Calcutta, India — Monday, May 16th


One more week

Sripad Goswami Maharaj returned from a successful preaching tour of the Ukraine and Russia last week. Sripad Bhagavat Maharaj returns from the Ukraine this week. I'm up next: I leave for Kiev next Monday.

Even though I have a six-month visa, my flight is booked on Aerosvit (the Ukrainian national airline) and I have the tickets in my hand, after all the trouble I had getting to Russia last year, I still find it hard to believe that I will finally return to that part of the world.

The last time I was in the Ukraine was sixteen months ago, in January 2003. I was supposed to return to Russia and the Ukraine at this time last year, but since I did not get a Russian visa, I ended up staying with Srila Gurudeva in India and then returning to California with Srila Gurudeva on his 21st World Tour.

Now that my ticket is confirmed, I'm already beginning to miss Srila Gurudeva's association — and I still have a week to go before I leave! It has been really good for me, this last year and a half, being so close to Srila Gurudeva, especially this last month, in "the intimate closeness of his veranda."

Srila Gurudeva has been so good to me, allowing me to travel with him and to stay with him in India, the U.S.A., Venezuela and Mexico... If I had known that I would spend so much time with Srila Gurudeva after taking sannyas initiation, I would have made that leap a lot sooner!

But now the time has come to share the wealth, and to try to purify myself by distributing Srila Gurudeva's beautiful conception of Krishna consciousness (as best I can understand it) to others...


Calcutta, India — Saturday, May 21st

Miserly behavior

You would think, with all the mangoes that the neighbor has on her trees, she would be happy to donate some to the temple.

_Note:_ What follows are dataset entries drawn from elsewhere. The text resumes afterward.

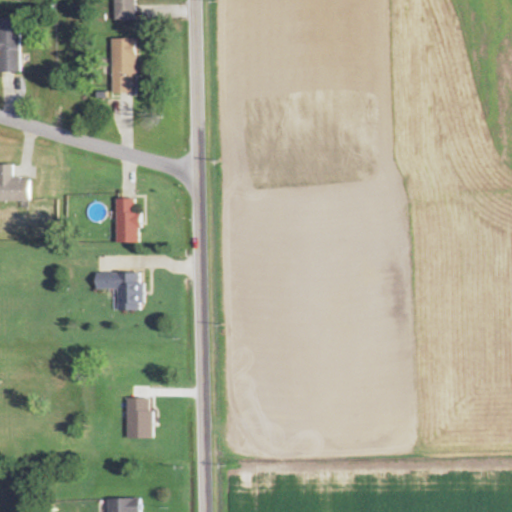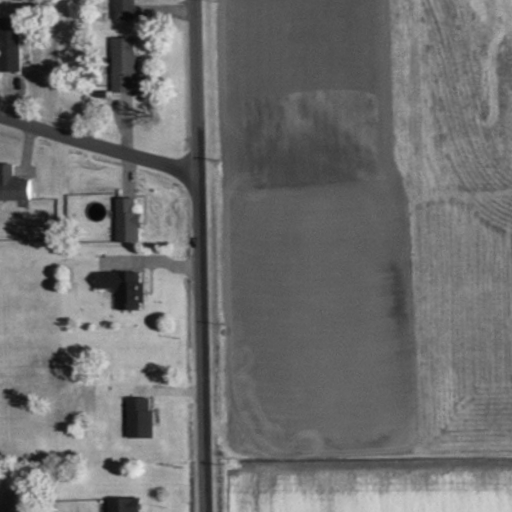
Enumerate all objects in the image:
building: (124, 10)
building: (10, 45)
building: (123, 64)
road: (98, 143)
building: (13, 186)
building: (128, 222)
road: (199, 255)
building: (123, 289)
building: (139, 419)
building: (125, 505)
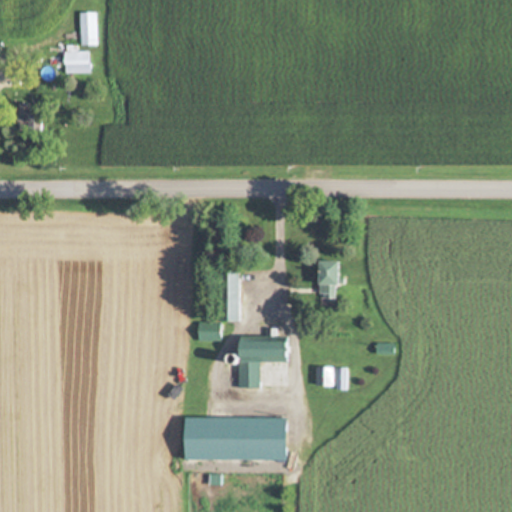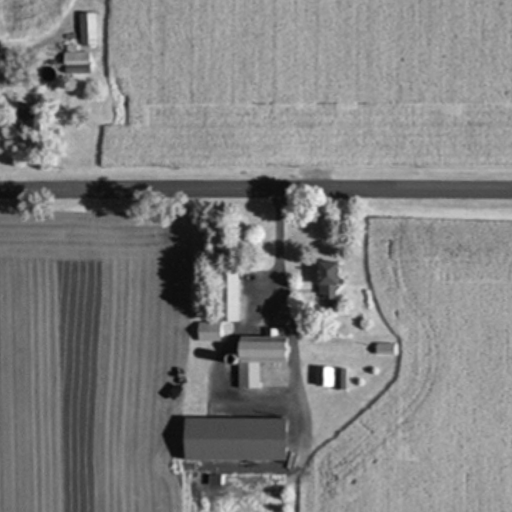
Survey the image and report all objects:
building: (27, 13)
building: (91, 28)
building: (137, 38)
building: (80, 58)
road: (256, 190)
building: (333, 277)
building: (225, 306)
building: (387, 348)
building: (262, 356)
building: (332, 377)
building: (239, 439)
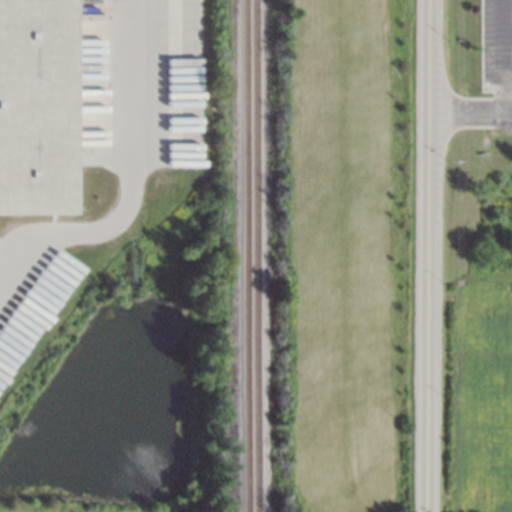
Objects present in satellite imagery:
road: (501, 0)
road: (506, 36)
road: (506, 79)
building: (37, 106)
road: (463, 107)
road: (463, 123)
road: (131, 180)
crop: (343, 254)
railway: (257, 255)
road: (426, 255)
railway: (247, 256)
crop: (474, 396)
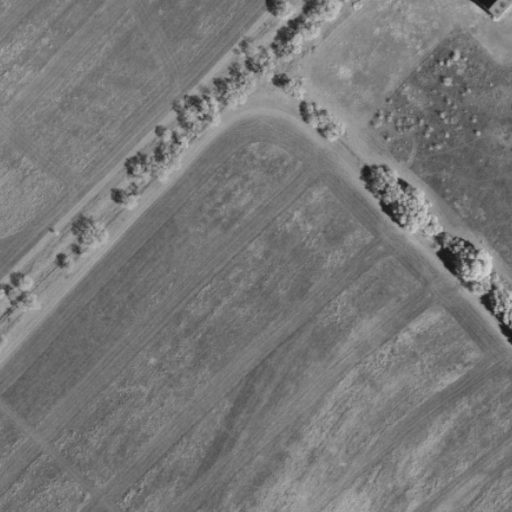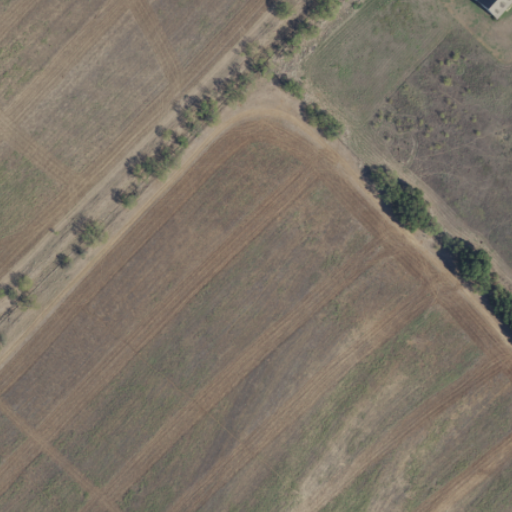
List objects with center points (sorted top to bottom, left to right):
building: (490, 4)
crop: (86, 88)
crop: (260, 353)
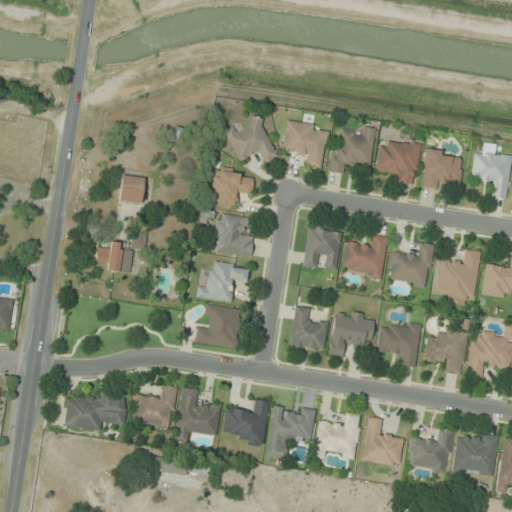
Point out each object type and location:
river: (301, 26)
building: (251, 141)
building: (305, 143)
building: (352, 149)
building: (399, 160)
building: (440, 168)
building: (491, 172)
building: (229, 187)
building: (131, 189)
road: (399, 211)
building: (231, 235)
building: (321, 247)
building: (120, 254)
road: (50, 256)
building: (366, 257)
building: (411, 265)
building: (459, 275)
building: (497, 280)
building: (220, 281)
road: (274, 283)
building: (5, 311)
building: (220, 327)
building: (306, 331)
building: (349, 331)
building: (400, 342)
building: (447, 350)
building: (490, 351)
road: (16, 358)
road: (272, 373)
building: (154, 409)
building: (92, 411)
building: (195, 415)
building: (247, 422)
building: (288, 429)
building: (338, 436)
building: (380, 444)
building: (430, 451)
building: (475, 454)
building: (168, 465)
building: (505, 466)
building: (137, 499)
building: (426, 511)
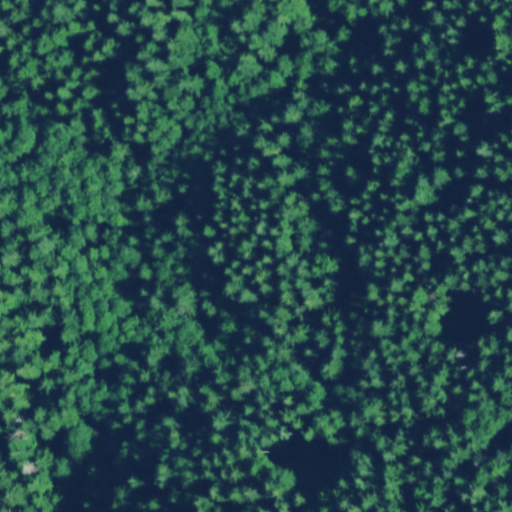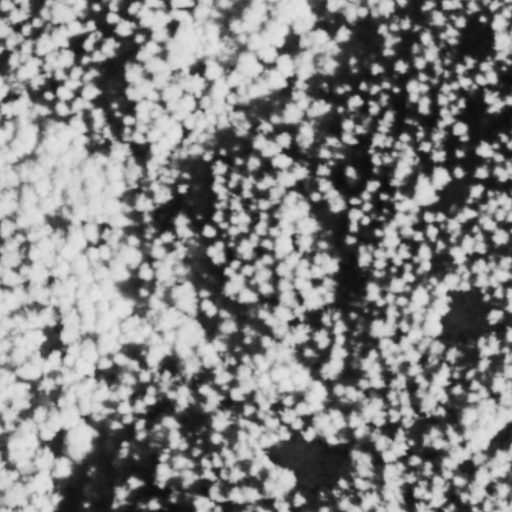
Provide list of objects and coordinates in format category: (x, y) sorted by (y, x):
road: (84, 118)
road: (20, 179)
park: (256, 256)
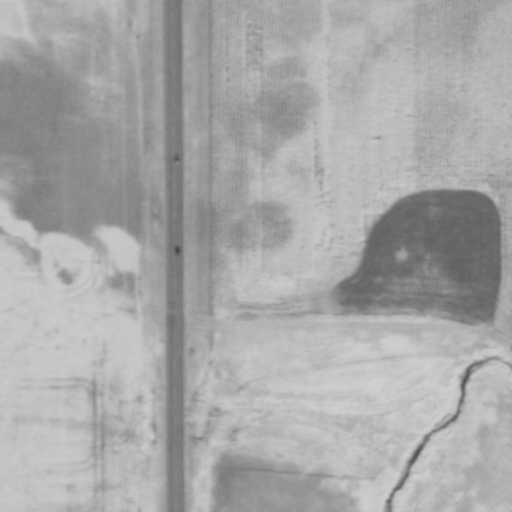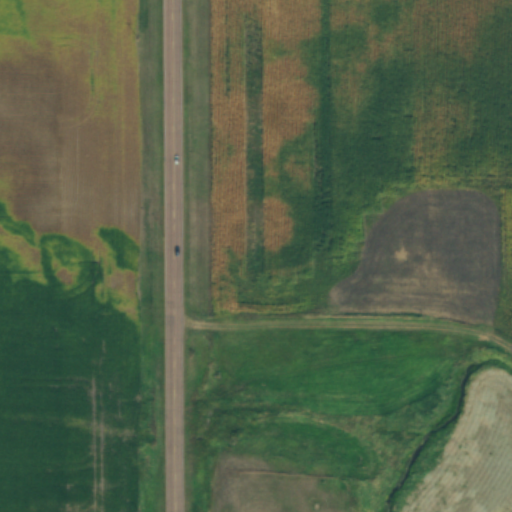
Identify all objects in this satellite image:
road: (174, 256)
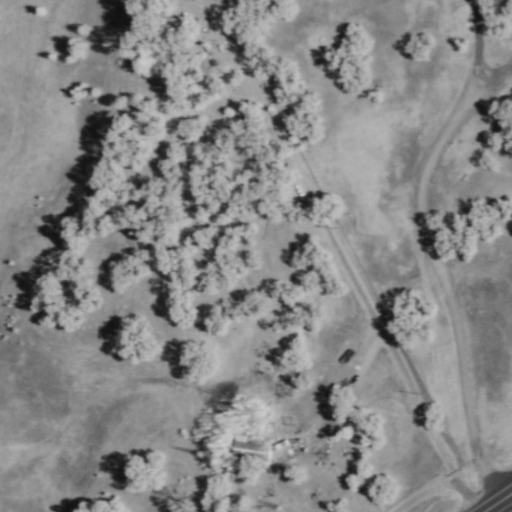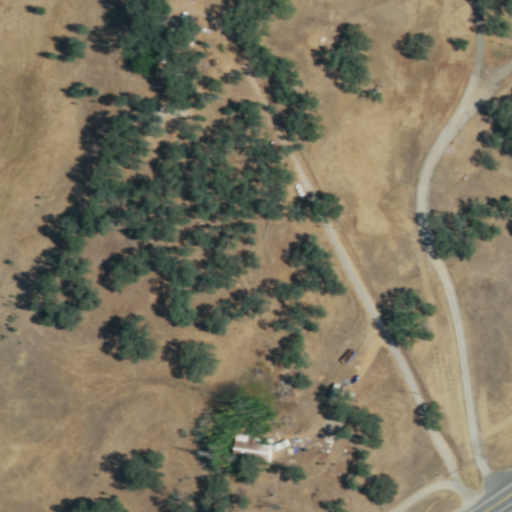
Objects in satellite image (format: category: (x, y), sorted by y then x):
road: (428, 248)
road: (356, 270)
road: (337, 402)
building: (250, 444)
building: (253, 449)
road: (423, 490)
road: (495, 501)
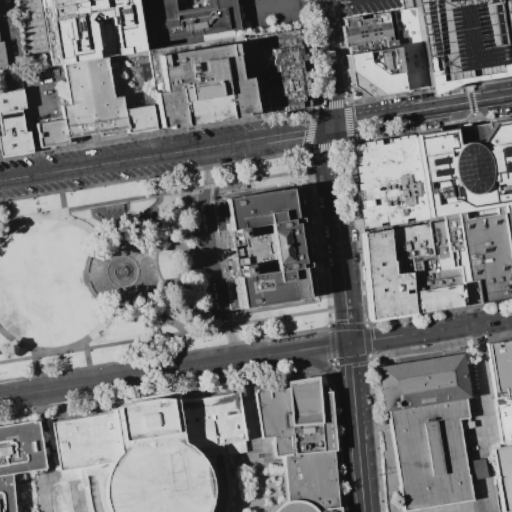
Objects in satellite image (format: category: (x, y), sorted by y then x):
road: (342, 2)
building: (408, 5)
road: (279, 6)
parking lot: (366, 6)
parking lot: (267, 14)
building: (198, 17)
building: (190, 18)
building: (508, 24)
building: (31, 25)
building: (507, 25)
road: (59, 26)
road: (8, 27)
building: (89, 27)
parking lot: (59, 30)
building: (366, 33)
parking garage: (460, 40)
building: (460, 40)
building: (424, 46)
building: (408, 49)
building: (2, 55)
building: (1, 56)
building: (85, 62)
road: (327, 62)
building: (277, 72)
building: (374, 72)
building: (226, 78)
building: (200, 82)
building: (91, 106)
road: (421, 109)
rooftop solar panel: (7, 114)
building: (12, 123)
building: (12, 124)
road: (33, 126)
traffic signals: (331, 126)
rooftop solar panel: (506, 146)
road: (165, 153)
rooftop solar panel: (434, 157)
rooftop solar panel: (506, 161)
rooftop solar panel: (437, 169)
building: (468, 169)
building: (391, 185)
road: (61, 190)
road: (6, 199)
building: (19, 207)
building: (435, 218)
road: (140, 220)
road: (83, 224)
parking lot: (509, 228)
building: (509, 228)
road: (339, 234)
road: (174, 241)
building: (269, 247)
building: (267, 248)
parking lot: (207, 255)
road: (212, 255)
building: (252, 257)
road: (192, 260)
building: (438, 264)
park: (132, 270)
fountain: (121, 271)
road: (181, 283)
road: (137, 293)
road: (1, 295)
road: (4, 301)
road: (159, 315)
road: (490, 321)
road: (98, 327)
road: (409, 334)
building: (50, 335)
traffic signals: (349, 343)
road: (315, 347)
road: (184, 351)
road: (88, 365)
building: (499, 366)
road: (36, 373)
road: (141, 375)
road: (352, 381)
road: (484, 413)
building: (501, 419)
building: (504, 420)
building: (425, 428)
building: (427, 430)
building: (299, 443)
building: (299, 444)
building: (151, 454)
building: (152, 455)
building: (17, 456)
building: (16, 459)
road: (359, 466)
building: (503, 475)
road: (486, 503)
road: (455, 508)
road: (480, 508)
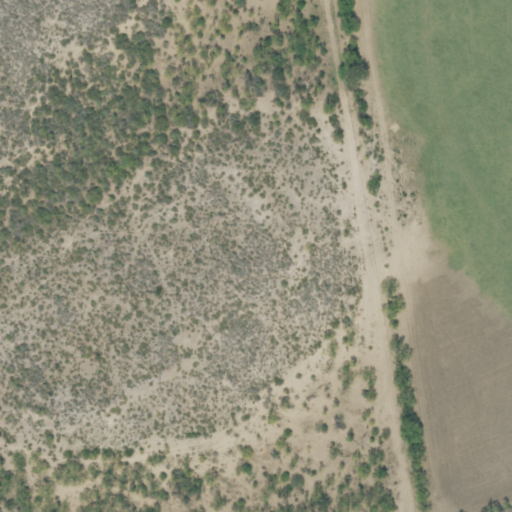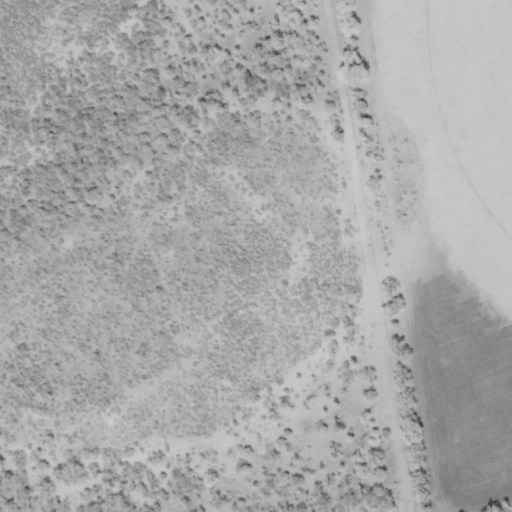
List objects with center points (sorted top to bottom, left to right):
road: (435, 43)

Not so! It seems that the mango trees I wrote about last week are far more generous than their so-called owner.

I mean, really! The mangoes are falling off the tree; it is not as though we are picking them. But whenever the brahmacharis scuttle onto the roof to retrieve the fallen fruit, if the old shrew next door is in sight, she scolds them.

It's not as though the cantankerous crone has a legal leg to stand on, is it? What is she going to do? Trespass on our property when she comes to pick them up? Why does she begrudge the temple a few fruit from the overladen, overhanging branches of her mango trees? Why must she be so selfish, even over the things she cannot control?

I smile to myself: I can see clearly how her own actions are going against her, but what about my own behavior? The appropriateness of Sri Chaitanya Mahaprabhu's example of the tree (taror api sahisnuna) again comes to my mind.

Consciously, we are superior to trees, but the conscious misuse of our freedom puts us in a more dangerous, contemptible situation. While trees patiently endure the results of their previous actions, we struggle against the consequences of our own, and exacerbate our predicament by constantly misusing our mobility to assert and enforce our egocentric demands on the environment.

We are advised to be more tolerant than a tree because while a tree is firmly fixed in its position, we have freedom... freedom to do wrong. A tree is stationary, but we have the ability to move... to move in the wrong direction. A tree is passive, patiently accepting the result of its past actions, but our present actions may go against our own best interests... so we have to be more cautious, more tolerant, than a tree.

Anyway, the fishwife next-door can't do much more than fulminate, can she? Of course, this just makes the mangoes taste so much more sweeter: it's always that way with forbidden fruit, isn't it?

And Srila Gurudeva has been exhorting me to eat more mangoes every day this week: "Maharaj, please take more mango. You are leaving on Monday, and you not will get mangoes in the Ukraine."

Hey, now this is one order I can follow — pass the mangoes, please!